Publication details for Dr Mark Booth

M. Booth, C. Mayombana & P. Kilima (1998). The population biology and epidemiology of schistosome and geohelminth infections among schoolchildren in Tanzania. Transactions of The Royal Society of Tropical Medicine and Hygiene 92(5): 491-5.

Author(s) from Durham

Abstract

A study of helminth infections was undertaken among 3244 schoolchildren from 28 schools in Morogoro Rural District, Tanzania. Schistosoma haematobium was the most common infection, followed by hookworms, Ascaris lumbricoides, S. mansoni, and Trichuris trichiura. Infection prevalence of each species varied among schools and age groups, but not between sexes.
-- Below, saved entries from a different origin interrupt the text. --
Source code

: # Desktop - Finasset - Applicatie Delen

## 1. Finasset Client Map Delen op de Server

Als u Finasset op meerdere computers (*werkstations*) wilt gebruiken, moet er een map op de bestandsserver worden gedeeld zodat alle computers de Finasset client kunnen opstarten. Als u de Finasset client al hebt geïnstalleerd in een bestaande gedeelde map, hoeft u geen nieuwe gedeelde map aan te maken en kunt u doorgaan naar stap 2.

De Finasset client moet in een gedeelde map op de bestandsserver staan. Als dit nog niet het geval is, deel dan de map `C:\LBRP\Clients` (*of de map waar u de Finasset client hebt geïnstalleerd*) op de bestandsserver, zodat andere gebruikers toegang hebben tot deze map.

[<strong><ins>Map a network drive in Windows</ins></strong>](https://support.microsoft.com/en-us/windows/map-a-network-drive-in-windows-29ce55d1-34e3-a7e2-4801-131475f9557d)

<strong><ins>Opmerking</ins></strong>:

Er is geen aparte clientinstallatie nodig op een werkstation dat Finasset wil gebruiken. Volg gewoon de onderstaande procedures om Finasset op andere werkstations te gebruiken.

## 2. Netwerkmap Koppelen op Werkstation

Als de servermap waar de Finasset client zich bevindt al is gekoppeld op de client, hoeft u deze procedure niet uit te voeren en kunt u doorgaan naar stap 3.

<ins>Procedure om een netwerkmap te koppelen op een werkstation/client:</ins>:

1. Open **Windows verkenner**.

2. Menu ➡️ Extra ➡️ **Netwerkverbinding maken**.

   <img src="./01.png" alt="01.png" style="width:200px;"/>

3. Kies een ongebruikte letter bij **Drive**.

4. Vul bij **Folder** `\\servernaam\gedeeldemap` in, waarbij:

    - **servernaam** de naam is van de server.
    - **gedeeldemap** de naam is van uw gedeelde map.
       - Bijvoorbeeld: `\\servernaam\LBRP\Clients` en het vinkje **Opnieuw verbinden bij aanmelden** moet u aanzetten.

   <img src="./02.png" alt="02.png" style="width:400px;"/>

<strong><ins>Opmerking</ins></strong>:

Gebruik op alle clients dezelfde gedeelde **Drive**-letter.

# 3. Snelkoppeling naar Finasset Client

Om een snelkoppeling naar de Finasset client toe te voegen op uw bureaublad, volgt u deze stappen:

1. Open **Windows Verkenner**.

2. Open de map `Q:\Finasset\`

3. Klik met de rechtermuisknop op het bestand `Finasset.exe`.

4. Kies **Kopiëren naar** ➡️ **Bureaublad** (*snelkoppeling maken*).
There was no relationship between the prevalences of different infections among schools, except for a strong negative correlation between the prevalence of hookworm and S. mansoni infections. Within each age group, there was little excess overlap in the distribution of each infection; thus the number of multiple infections was low whereas the number of individuals harbouring at least one infection was relatively high. More children than expected carried infections of A. lumbricoides and S. mansoni, and the clustering effect increased with age. Only 2 schools had high overall infection prevalences of both geohelminths and schistosomes. Logistic regression analysis of morbidity and parasitological data indicated that individuals with multiple species infections were not at increased risk of morbidity (on a multiplicative scale) compared to individuals with single species infections. This was attributed in part to the low egg counts observed for each parasite species. The results implied little interaction between schistosome and geohelminth infections in the region, both in parasitological terms and in the context of their combined effects on health. Implications for the feasibility and benefits of combined control of geohelminths and schistosomes are discussed.